Using participant data from the Health, Aging, and Body Composition Study (Health ABC), the study found that older adults with low levels of circulating vitamin K were more likely to develop mobility limitation and disability. The other biomarker, plasma ucMGP, did not show clear associations with mobility limitation and disability.
Specifically, older adults with low circulating vitamin K levels were nearly 1.5 times more likely to develop mobility limitation and nearly twice as likely to develop mobility disability compared to those with sufficient levels. This was true for both men and women.
“The connection we saw with low levels of circulating vitamin K further supports vitamin K’s association with a mobility disability,” said senior author Sarah Booth.
“Although the two biomarkers we looked at are known to reflect vitamin K status, biomarker levels can also be affected by additional known or unknown factors. Further experiments to understand the mechanisms of biomarkers and vitamin K and their role in mobility are needed,” Booth added.
The study used data from 635 men and 688 women of ages 70-79 years, who participated in Health ABC.
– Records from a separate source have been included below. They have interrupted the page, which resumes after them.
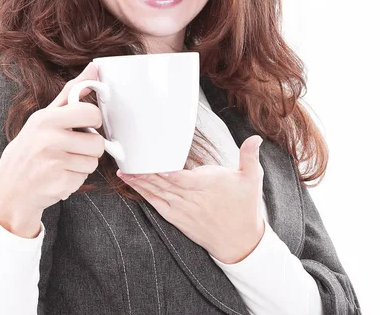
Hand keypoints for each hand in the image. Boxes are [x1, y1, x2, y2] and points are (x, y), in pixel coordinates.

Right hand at [0, 62, 105, 236]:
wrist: (9, 189)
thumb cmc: (30, 147)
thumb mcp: (45, 116)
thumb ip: (71, 92)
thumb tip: (94, 68)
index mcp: (47, 119)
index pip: (92, 114)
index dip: (92, 121)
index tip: (83, 125)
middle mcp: (49, 140)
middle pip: (98, 142)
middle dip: (90, 146)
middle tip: (73, 146)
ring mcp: (54, 165)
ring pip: (93, 162)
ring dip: (82, 164)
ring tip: (62, 162)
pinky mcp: (60, 185)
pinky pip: (84, 178)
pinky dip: (75, 178)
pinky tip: (58, 175)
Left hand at [117, 135, 265, 263]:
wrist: (240, 242)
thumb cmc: (244, 207)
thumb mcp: (251, 179)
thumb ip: (249, 156)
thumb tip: (255, 138)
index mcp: (208, 185)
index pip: (183, 178)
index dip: (168, 172)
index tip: (154, 163)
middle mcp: (192, 198)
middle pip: (164, 183)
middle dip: (145, 172)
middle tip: (128, 159)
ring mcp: (182, 209)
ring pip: (157, 192)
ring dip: (139, 181)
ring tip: (124, 169)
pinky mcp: (176, 218)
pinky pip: (156, 204)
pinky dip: (143, 193)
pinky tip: (131, 183)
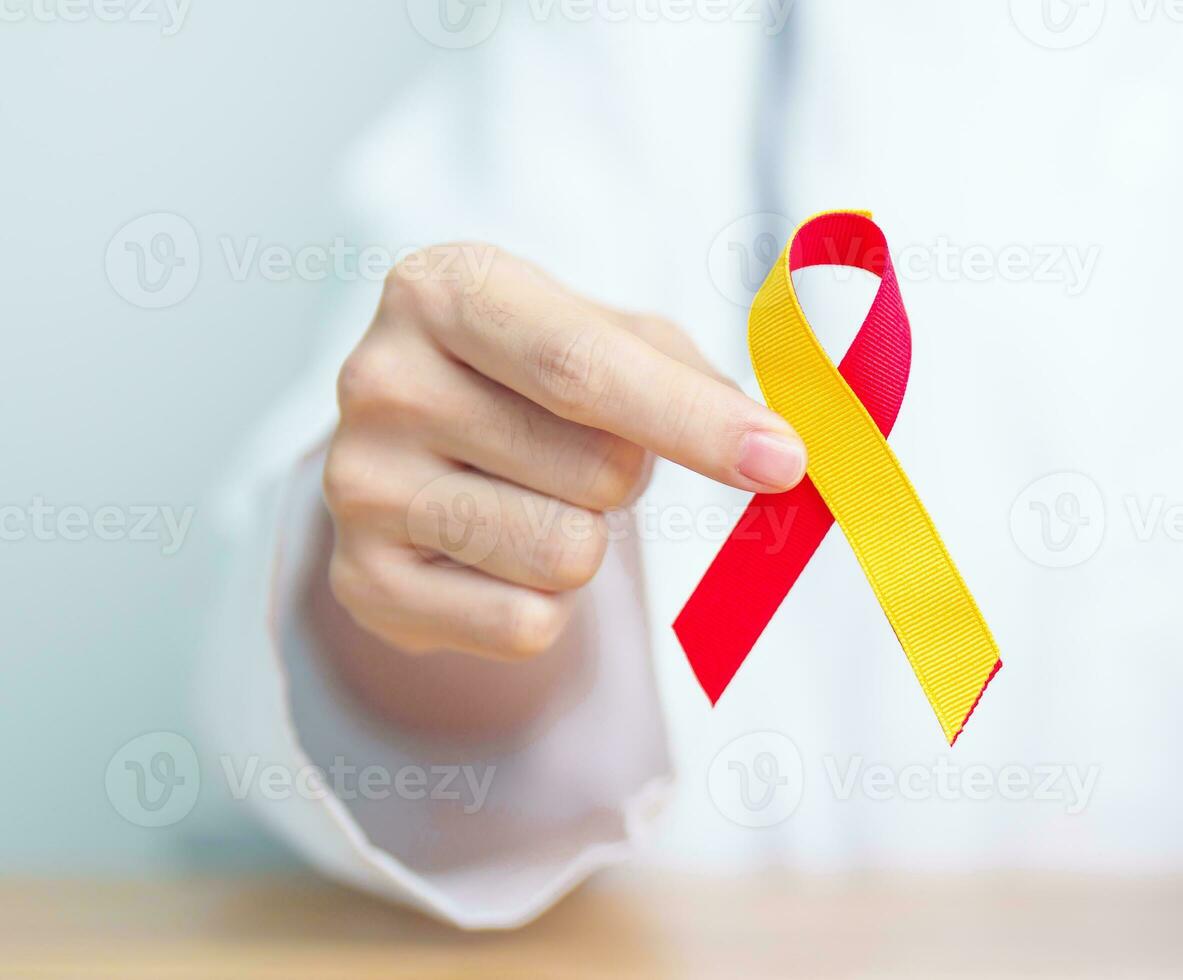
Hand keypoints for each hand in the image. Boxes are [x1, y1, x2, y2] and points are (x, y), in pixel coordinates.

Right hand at [321, 245, 804, 659]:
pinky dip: (544, 605)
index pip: (581, 367)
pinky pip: (525, 625)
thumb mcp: (612, 336)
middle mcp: (379, 379)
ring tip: (532, 498)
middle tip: (576, 451)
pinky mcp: (361, 584)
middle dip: (628, 476)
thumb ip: (693, 379)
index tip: (782, 460)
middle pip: (596, 470)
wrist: (420, 453)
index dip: (694, 419)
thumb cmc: (538, 380)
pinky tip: (498, 555)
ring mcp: (358, 486)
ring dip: (585, 540)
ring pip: (566, 555)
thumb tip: (776, 451)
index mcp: (442, 289)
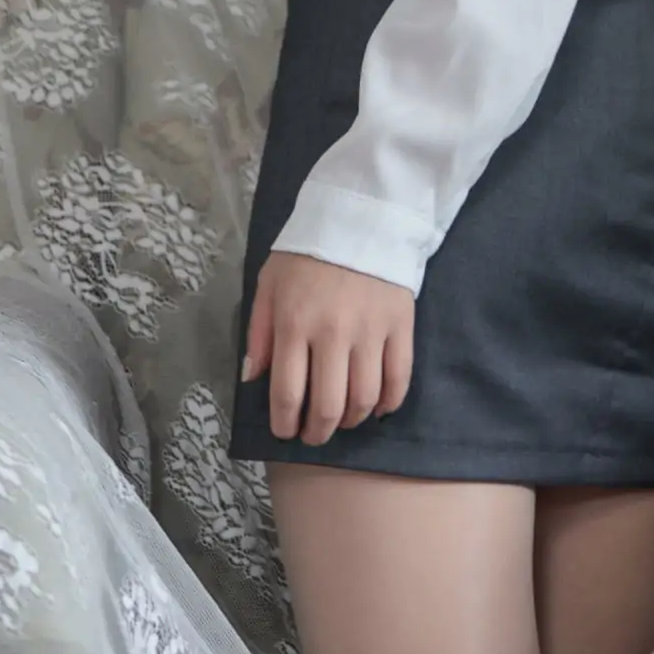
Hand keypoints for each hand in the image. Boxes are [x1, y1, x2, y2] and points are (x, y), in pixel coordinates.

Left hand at [242, 247, 415, 443]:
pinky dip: (388, 403)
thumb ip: (258, 332)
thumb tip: (253, 379)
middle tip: (313, 435)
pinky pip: (399, 378)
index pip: (288, 393)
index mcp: (294, 324)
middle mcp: (332, 333)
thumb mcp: (268, 284)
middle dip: (317, 432)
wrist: (361, 218)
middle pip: (328, 405)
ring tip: (342, 422)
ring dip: (350, 421)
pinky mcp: (401, 326)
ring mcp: (371, 332)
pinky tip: (376, 409)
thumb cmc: (307, 254)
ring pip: (364, 399)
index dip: (285, 424)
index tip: (285, 432)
In Health ABC, mobility was assessed every six months for six to ten years through annual clinic visits and phone interviews in the intervening time.
Circulating vitamin K levels reflect the amount of vitamin K in the diet. The best food sources of vitamin K include leafy greens such as spinach, kale and broccoli and some dairy products. For an average adult, one cup of raw spinach provides 145 micrograms (mcg) of vitamin K1 or 181 per cent of the daily value; one cup of raw kale provides 113 mcg or 141 per cent, and half of a cup of chopped boiled broccoli provides 110 mcg or 138 per cent.